##### EXERCISE MATERIALS

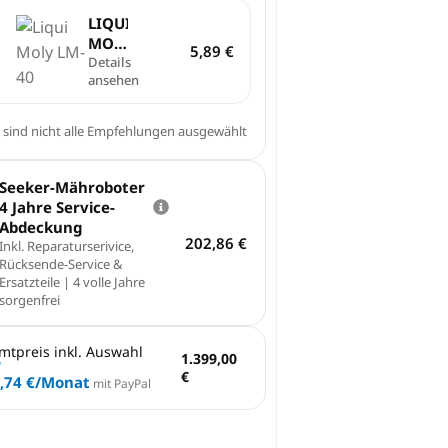
LIQUI
MOLY
5,89
€
| LM
Details
ansehen
40
Multi­
funk­
 sind nicht alle Empfehlungen ausgewählt
ti­
ons­
spray
Seeker-Mähroboter
|
4 Jahre Service-
200ml
Abdeckung
202,86
€
Inkl. Reparaturserivice,
Rücksende-Service &
Ersatzteile | 4 volle Jahre
sorgenfrei
mtpreis inkl. Auswahl
1.399,00
€
,74 €
/Monat
mit PayPal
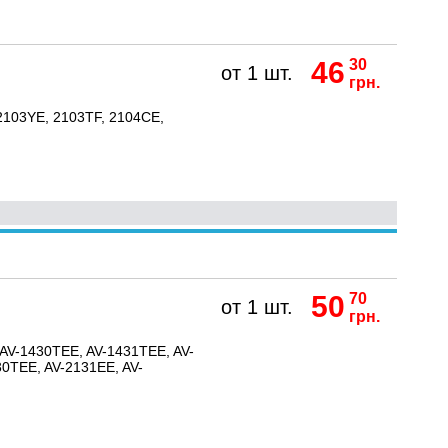
46
30
от 1 шт.
грн.
2103YE, 2103TF, 2104CE,
50
70
от 1 шт.
грн.
 AV-1430TEE, AV-1431TEE, AV-
30TEE, AV-2131EE, AV-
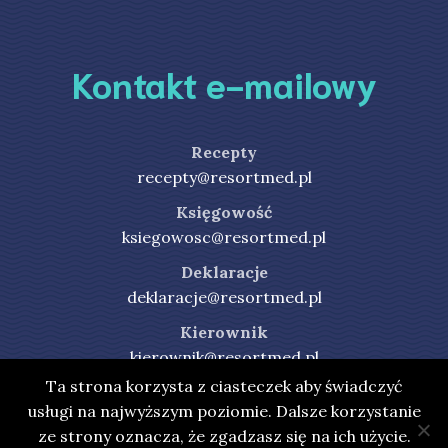
Kontakt e-mailowy
Recepty
recepty@resortmed.pl
Księgowość
ksiegowosc@resortmed.pl
Deklaracje
deklaracje@resortmed.pl
Kierownik
kierownik@resortmed.pl
Ta strona korzysta z ciasteczek aby świadczyć
usługi na najwyższym poziomie. Dalsze korzystanie
ze strony oznacza, że zgadzasz się na ich użycie.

##########

• _DESCRIPTION OF THE TASK_
Except for the pictures, print the data above exactly.

• _SOLVED PROBLEM_
LIQUI
MOLY
5,89
€
| LM
Details
ansehen
40
Multi­
funk­
 sind nicht alle Empfehlungen ausgewählt
ti­
ons­
spray
Seeker-Mähroboter
|
4 Jahre Service-
200ml
Abdeckung
202,86
€
Inkl. Reparaturserivice,
Rücksende-Service &
Ersatzteile | 4 volle Jahre
sorgenfrei
mtpreis inkl. Auswahl
1.399,00
€
,74 €
/Monat
mit PayPal
46
30
от 1 шт.
грн.
2103YE, 2103TF, 2104CE,
50
70
от 1 шт.
грн.
 AV-1430TEE, AV-1431TEE, AV-
30TEE, AV-2131EE, AV-
Kontakt e-mailowy
Recepty
recepty@resortmed.pl
Księgowość
ksiegowosc@resortmed.pl
Deklaracje
deklaracje@resortmed.pl
Kierownik
kierownik@resortmed.pl
Ta strona korzysta z ciasteczek aby świadczyć
usługi na najwyższym poziomie. Dalsze korzystanie
ze strony oznacza, że zgadzasz się na ich użycie.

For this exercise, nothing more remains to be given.